(What the exercise asks)
Please extract every line of the listing that contains the string "Organizačný", treating case as significant.

(Data to use)
------------------------------------------------

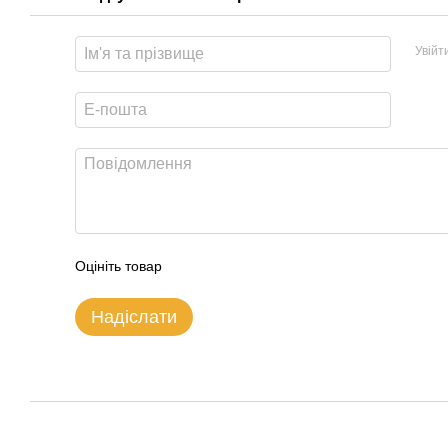
Увійт
Оцініть товар
Надіслати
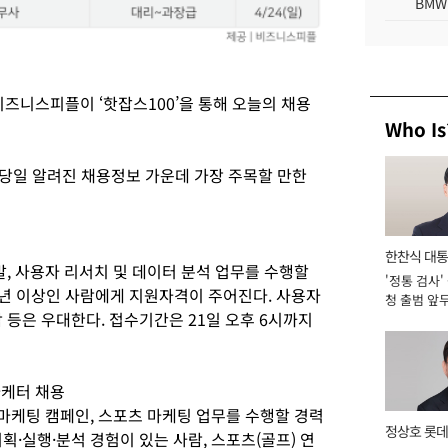
BMW
즈니스피플이 ‘핫잡스100’을 통해 오늘의 채용
Who Is
이 당일 알려진 채용정보 가운데 가장 주목할 만한
한찬식 대
발, 사용자 리서치 및 데이터 분석 업무를 수행할
'정통 검사'
서관
5년 이상인 사람에게 지원자격이 주어진다. 사용자
청 출범 앞
 등은 우대한다. 접수기간은 21일 오후 6시까지
맡아 [2026
마케터 채용
 마케팅 캠페인, 스포츠 마케팅 업무를 수행할 경력
정상호 롯데
획·실행·분석 경험이 있는 사람, 스포츠(골프) 연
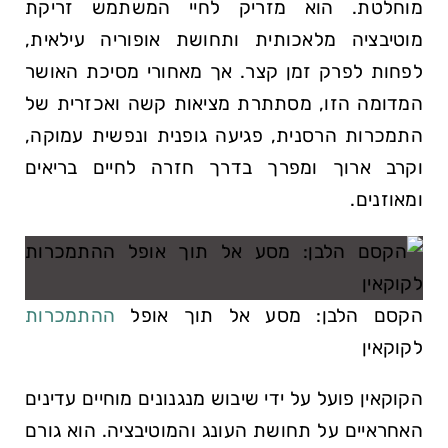
מוחלטת. הוא מזריק לחיי המשתמש זריקת
מוטיבציה מלאכותית ותחושת אופוריה עילאית,
לפחות לפרק זמן קצר. אך מאחורי מסיכת האושר
המדומה הזו, מסתתרת מציאות קשה ואכזרית של
התמכרות הרסנית, פגיעה גופנית ונפשית עמוקה,
וקרב ארוך ומפרך בדרך חזרה לחיים בריאים
ומאוזנים.
הקסם הלבן: מסע אל תוך אופל
ההתמכרות
לקוקאין
הקוקאין פועל על ידי שיבוש מנגנונים מוחיים עדינים
האחראיים על תחושת העונג והמוטיבציה. הוא גורם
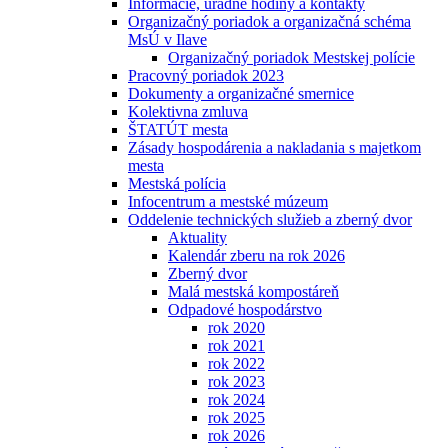
Informácie, úradné hodiny a kontakty
Organizačný poriadok a organizačná schéma
MsÚ v Ilave
Organizačný poriadok Mestskej polície
Pracovný poriadok 2023
Dokumenty a organizačné smernice
Kolektivna zmluva
ŠTATÚT mesta
Zásady hospodárenia a nakladania s majetkom
mesta
Mestská polícia
Infocentrum a mestské múzeum
Oddelenie technických služieb a zberný dvor
Aktuality
Kalendár zberu na rok 2026
Zberný dvor
Malá mestská kompostáreň
Odpadové hospodárstvo
rok 2020
rok 2021
rok 2022
rok 2023
rok 2024
rok 2025
rok 2026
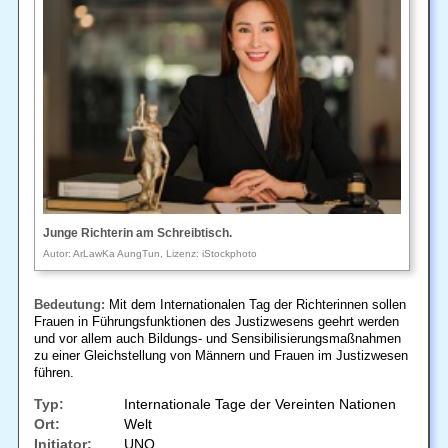
Junge Richterin am Schreibtisch.
Autor: ArLawKa AungTun, Lizenz: iStockphoto
Bedeutung:
Mit dem Internationalen Tag der Richterinnen sollen
Frauen in Führungsfunktionen des Justizwesens geehrt werden
und vor allem auch Bildungs- und Sensibilisierungsmaßnahmen
zu einer Gleichstellung von Männern und Frauen im Justizwesen
führen.
Typ:
Internationale Tage der Vereinten Nationen
Ort:
Welt
Initiator:
UNO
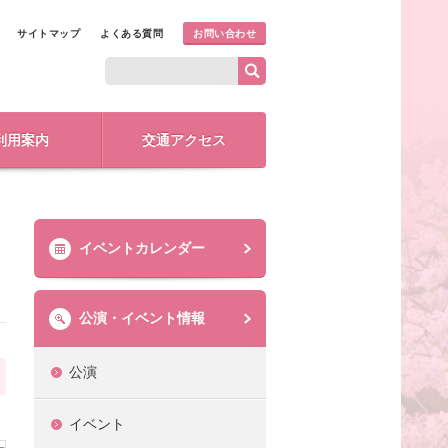
サイトマップ
よくある質問
お問い合わせ
利用案内
交通アクセス
イベントカレンダー
公演・イベント情報
公演
イベント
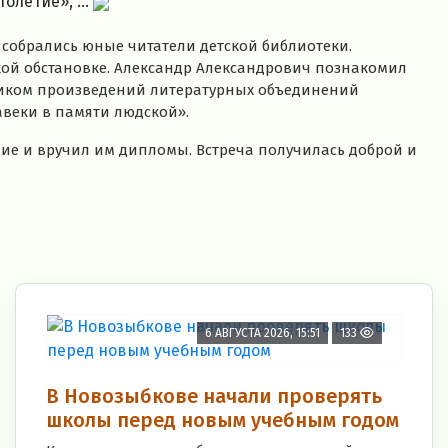
олетие», ...
 собрались юные читатели детской библиотеки.
ой обстановке. Александр Александрович познакомил
рником произведений литературных объединений
веки в памяти людской».
ние и вручил им дипломы. Встреча получилась доброй и
6 АВГУСТА 2026, 15:51
133
В Новозыбкове начали проверять
школы перед новым учебным годом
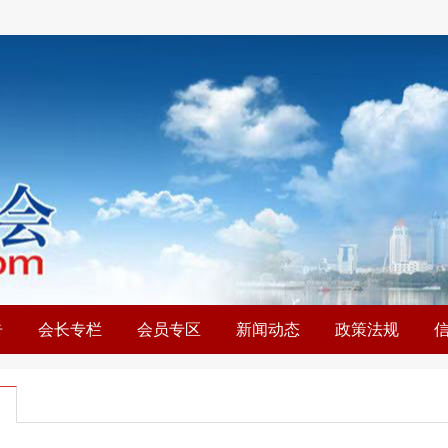
告
会长专栏
会员专区
新闻动态
政策法规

------------------------------------------------

(Answer box)
Organizačný poriadok a organizačná schéma
Organizačný poriadok Mestskej polície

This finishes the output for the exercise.